A careful read of the BJS report should leave you comforted. A quick read of the ABC News headline could make you panic.

Don’t panic.

2 thoughts on “Identity Theft: How to Build a Hype”

  1. Bill says:

    You’re right in suggesting that this is an over-hyped issue, but I just wanted to point out that there’s more than one way to “fall prey” to identity theft — dollars lost isn’t the only measure.

    Since the 1990s I’ve fallen prey to unauthorized credit card number use four different times (most recently two years ago), and every time I’ve had to cancel the compromised bank card. I’ve never lost a penny (more than temporarily, at least) because the banks are pretty efficient at refunding disputed charges, but every time I go through this it becomes ever more inconvenient. Dozens of companies I do business with online have my card on record (which is, of course, how my numbers keep getting ripped off…shame on me, I guess), and with many of those companies I have automatic monthly charges set up. When I have to cancel a card I need to go back to each of those companies and register a new card number with them. And of course I can never remember them all, so inevitably I start to get “transaction denied” notices from those I’ve forgotten…which can really gum up the works. As commerce becomes ever more internet-enabled this gets to be ever more of a PITA.
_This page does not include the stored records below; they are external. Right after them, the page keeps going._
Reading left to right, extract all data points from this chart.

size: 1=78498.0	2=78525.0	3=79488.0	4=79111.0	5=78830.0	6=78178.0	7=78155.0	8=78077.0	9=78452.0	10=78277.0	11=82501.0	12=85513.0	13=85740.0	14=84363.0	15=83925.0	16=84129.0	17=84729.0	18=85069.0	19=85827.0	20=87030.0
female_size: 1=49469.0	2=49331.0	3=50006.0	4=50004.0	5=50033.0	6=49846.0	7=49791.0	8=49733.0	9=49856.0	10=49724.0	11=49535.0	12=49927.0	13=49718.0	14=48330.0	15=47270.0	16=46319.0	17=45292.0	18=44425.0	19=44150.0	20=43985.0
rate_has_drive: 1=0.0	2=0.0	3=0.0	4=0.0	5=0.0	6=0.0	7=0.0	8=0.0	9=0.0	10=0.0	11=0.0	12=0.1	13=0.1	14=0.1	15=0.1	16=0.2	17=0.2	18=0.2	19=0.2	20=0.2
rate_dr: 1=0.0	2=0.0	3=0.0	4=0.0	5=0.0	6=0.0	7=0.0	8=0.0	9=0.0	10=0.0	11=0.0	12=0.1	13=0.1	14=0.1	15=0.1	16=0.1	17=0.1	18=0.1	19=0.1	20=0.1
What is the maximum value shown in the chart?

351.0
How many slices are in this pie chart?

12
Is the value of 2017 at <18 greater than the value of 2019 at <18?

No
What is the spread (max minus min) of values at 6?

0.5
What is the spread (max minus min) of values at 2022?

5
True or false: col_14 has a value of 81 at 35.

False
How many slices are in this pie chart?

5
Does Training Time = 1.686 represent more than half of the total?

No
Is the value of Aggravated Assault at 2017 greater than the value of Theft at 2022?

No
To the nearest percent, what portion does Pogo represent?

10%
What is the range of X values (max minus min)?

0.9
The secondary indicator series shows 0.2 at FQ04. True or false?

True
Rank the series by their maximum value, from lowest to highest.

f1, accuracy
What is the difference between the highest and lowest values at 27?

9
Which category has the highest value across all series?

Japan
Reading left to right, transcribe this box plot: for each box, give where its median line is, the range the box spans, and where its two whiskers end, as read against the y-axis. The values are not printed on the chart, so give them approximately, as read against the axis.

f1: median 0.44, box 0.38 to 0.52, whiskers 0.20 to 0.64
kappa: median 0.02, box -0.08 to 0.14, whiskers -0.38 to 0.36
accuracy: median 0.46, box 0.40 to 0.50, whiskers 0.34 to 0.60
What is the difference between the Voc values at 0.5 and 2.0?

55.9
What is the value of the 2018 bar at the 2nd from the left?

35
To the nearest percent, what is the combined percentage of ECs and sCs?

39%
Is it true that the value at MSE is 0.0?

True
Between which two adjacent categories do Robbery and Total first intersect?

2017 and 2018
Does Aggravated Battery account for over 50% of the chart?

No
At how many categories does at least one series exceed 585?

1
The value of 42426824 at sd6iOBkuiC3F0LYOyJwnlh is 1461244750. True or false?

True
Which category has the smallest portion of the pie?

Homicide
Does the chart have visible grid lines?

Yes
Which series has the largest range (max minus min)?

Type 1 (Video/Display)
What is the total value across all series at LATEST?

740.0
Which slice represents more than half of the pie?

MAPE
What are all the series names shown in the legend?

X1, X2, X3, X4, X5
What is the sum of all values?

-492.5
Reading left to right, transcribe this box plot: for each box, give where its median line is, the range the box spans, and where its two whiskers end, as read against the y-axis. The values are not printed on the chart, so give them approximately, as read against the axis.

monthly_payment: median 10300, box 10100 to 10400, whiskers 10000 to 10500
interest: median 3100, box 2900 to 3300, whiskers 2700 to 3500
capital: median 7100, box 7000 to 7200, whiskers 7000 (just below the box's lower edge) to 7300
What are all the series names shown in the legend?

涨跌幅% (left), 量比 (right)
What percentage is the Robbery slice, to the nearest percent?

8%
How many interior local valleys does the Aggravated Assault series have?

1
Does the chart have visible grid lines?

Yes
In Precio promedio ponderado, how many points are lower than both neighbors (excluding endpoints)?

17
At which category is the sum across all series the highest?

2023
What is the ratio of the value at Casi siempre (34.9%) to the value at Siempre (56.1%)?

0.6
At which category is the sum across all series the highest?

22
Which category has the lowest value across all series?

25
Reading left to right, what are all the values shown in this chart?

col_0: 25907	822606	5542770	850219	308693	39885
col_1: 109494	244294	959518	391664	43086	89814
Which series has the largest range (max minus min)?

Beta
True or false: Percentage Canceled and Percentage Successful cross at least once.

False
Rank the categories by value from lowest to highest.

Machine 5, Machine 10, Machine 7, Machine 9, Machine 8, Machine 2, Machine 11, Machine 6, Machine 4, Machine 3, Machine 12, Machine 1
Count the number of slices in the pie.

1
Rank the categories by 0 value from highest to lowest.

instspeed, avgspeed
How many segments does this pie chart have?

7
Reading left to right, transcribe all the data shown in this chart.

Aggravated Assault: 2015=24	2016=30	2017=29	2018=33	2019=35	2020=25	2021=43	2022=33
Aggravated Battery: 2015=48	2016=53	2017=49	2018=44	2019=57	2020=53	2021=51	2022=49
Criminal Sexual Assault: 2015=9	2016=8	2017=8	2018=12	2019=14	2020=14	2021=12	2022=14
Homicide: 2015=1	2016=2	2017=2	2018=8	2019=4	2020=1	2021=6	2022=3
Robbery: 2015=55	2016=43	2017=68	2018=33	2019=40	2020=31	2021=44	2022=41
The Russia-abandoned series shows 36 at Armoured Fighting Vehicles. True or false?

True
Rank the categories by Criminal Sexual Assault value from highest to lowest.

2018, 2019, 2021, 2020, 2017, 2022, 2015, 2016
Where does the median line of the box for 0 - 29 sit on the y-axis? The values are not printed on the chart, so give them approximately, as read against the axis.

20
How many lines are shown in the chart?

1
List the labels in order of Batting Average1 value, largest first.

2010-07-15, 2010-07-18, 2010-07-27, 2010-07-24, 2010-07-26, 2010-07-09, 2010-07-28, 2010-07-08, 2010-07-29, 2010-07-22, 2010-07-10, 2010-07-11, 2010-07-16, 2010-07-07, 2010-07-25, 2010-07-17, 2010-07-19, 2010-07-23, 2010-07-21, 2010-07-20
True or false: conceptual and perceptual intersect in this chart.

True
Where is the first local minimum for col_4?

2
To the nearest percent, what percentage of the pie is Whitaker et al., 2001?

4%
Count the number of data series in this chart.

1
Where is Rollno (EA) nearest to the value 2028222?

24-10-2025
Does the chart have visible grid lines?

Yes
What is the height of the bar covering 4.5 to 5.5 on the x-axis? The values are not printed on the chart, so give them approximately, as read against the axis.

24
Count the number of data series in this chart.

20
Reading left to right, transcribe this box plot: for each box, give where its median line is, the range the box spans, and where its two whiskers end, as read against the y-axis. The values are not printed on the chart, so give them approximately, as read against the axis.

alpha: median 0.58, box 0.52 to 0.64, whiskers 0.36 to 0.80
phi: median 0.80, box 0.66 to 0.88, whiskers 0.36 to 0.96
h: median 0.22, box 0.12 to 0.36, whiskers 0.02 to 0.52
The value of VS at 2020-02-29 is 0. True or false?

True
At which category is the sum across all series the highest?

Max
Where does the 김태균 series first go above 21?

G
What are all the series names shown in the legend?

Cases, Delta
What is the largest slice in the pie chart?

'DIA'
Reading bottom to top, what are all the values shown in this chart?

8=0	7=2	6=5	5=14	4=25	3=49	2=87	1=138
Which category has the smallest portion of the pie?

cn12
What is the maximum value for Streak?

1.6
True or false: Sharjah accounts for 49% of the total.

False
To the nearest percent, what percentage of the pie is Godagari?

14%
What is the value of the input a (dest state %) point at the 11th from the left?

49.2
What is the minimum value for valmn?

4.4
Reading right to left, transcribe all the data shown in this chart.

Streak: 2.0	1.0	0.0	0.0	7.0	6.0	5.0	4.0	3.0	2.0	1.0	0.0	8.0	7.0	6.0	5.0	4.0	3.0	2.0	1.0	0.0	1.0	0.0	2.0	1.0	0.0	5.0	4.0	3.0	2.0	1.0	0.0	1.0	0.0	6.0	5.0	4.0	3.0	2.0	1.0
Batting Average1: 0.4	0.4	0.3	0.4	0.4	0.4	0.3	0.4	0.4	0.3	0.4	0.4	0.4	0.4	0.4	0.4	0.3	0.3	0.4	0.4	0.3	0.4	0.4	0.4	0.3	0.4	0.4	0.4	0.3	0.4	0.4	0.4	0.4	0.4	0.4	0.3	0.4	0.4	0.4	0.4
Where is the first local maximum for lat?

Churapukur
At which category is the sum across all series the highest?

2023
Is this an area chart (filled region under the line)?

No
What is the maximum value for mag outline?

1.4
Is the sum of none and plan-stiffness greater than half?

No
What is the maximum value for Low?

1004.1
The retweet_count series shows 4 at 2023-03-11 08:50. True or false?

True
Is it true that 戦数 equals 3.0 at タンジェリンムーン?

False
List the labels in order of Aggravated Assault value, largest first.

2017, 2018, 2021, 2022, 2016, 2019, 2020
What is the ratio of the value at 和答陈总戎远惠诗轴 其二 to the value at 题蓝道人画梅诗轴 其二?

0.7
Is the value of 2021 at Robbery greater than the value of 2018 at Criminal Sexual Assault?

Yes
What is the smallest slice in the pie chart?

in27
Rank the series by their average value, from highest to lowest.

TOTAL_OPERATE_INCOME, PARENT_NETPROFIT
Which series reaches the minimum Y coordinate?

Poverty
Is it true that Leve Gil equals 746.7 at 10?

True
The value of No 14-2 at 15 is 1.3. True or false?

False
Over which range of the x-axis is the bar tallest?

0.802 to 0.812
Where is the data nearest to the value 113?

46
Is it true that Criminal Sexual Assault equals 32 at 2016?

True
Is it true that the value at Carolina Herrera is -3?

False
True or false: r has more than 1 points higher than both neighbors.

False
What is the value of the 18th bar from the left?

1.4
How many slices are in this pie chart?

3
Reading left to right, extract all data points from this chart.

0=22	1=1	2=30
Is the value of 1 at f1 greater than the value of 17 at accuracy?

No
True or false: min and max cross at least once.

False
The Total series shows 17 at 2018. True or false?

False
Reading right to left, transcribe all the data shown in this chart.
    Also, bear in mind that every time a credit card is misused somebody pays. Hacker W lifts Consumer X’s card number and uses it to buy a computer from Company Y, charged to X’s account at Bank Z. X notices the unauthorized charge and disputes it with Z, which cancels the charge and takes the money back from Y and credit’s X’s account. Typically, Y doesn’t have the time or resources to track down W for restitution, so W ends up with a free computer and Y just passes its loss on to all of its honest customers in the form of higher prices. I have no doubt that someone has done a study on what this costs the economy every year, but I haven’t seen it. I would guess it might come in at the high billions per year, though. Looked at in this light, 100% of us “fall prey” to identity theft, but our losses are invisible so we don’t actually notice.

    1. Jim says:

      You’re right, Bill, that’s fair.